# WHAT THE EXERCISE ASKS
Check every line of the entries below for "unmountComponentAtNode", and copy the lines that have it.

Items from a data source
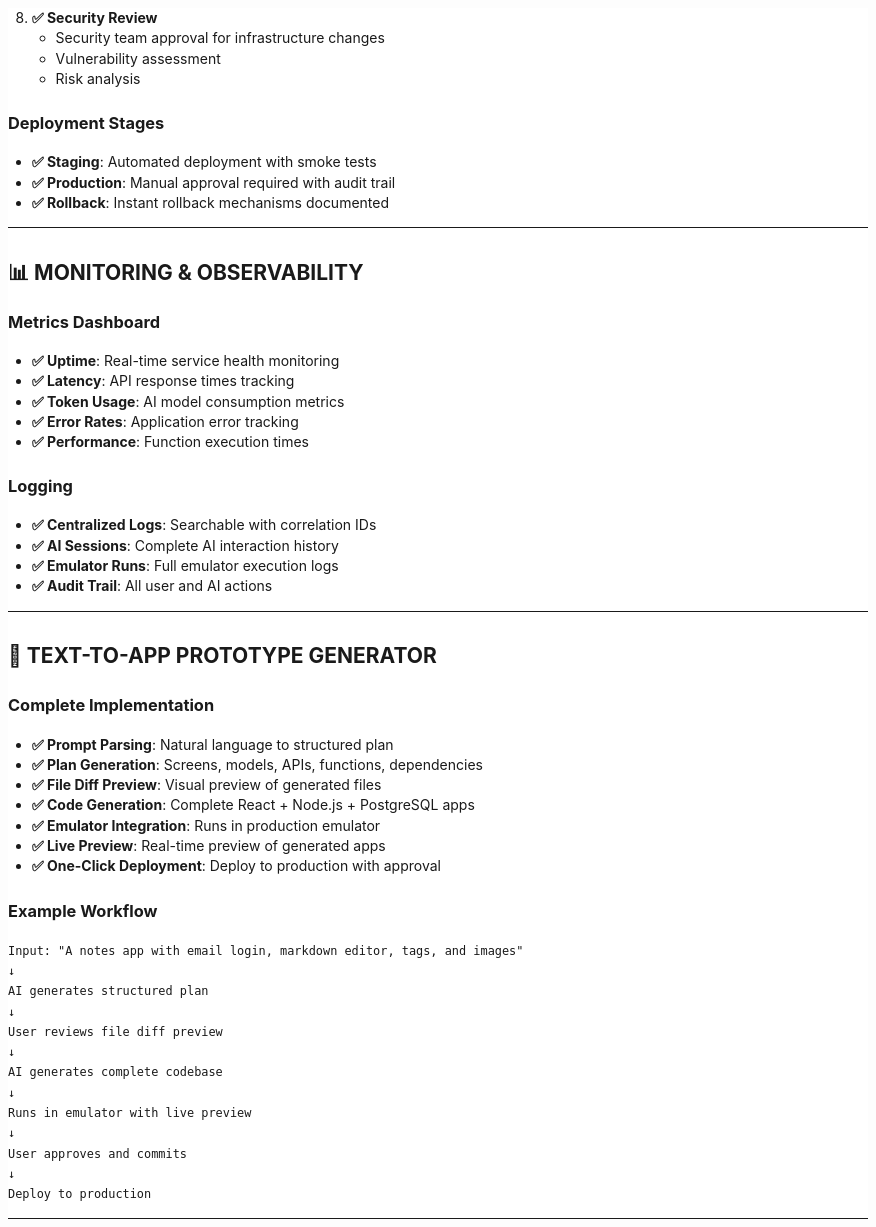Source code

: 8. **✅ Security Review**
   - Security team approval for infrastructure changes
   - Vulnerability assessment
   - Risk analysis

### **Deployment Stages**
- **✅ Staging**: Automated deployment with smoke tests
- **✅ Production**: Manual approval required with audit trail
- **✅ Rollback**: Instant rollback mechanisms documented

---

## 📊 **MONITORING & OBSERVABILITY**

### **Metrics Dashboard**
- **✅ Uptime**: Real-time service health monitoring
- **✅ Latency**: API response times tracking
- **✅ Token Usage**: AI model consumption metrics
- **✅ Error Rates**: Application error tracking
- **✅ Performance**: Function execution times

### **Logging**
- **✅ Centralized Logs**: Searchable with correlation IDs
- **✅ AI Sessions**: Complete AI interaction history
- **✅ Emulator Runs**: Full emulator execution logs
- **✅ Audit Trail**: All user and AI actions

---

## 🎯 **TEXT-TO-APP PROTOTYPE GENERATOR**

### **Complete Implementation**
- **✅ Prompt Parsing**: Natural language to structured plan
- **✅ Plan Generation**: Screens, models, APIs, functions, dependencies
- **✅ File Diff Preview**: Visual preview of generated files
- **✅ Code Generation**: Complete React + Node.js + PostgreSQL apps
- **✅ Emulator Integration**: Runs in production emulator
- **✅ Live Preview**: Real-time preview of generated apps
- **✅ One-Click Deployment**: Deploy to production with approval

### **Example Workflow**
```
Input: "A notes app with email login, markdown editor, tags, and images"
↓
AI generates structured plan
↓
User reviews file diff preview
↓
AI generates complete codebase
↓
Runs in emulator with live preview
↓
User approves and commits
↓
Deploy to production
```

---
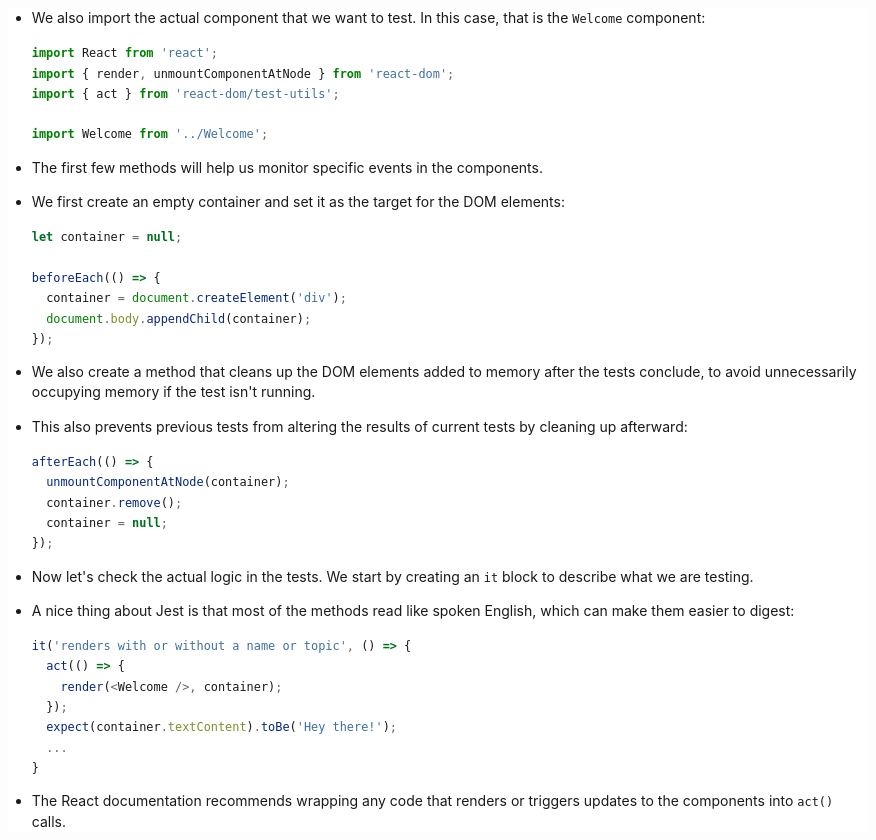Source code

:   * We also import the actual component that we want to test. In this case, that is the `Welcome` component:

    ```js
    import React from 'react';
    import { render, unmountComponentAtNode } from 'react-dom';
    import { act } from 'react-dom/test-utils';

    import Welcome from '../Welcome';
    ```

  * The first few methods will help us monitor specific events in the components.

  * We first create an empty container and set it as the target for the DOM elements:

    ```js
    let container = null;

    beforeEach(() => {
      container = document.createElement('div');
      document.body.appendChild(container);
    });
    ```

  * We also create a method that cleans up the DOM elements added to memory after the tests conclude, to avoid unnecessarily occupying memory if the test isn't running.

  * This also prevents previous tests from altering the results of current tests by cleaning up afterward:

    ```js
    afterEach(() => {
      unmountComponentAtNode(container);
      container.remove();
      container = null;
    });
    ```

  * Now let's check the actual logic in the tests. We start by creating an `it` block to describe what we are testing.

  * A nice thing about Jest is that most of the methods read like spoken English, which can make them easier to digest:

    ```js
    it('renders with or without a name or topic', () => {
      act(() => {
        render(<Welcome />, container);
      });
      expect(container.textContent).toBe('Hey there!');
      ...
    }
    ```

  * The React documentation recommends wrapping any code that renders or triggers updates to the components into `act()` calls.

# EXERCISE RESPONSE
    import { render, unmountComponentAtNode } from 'react-dom';
      unmountComponentAtNode(container);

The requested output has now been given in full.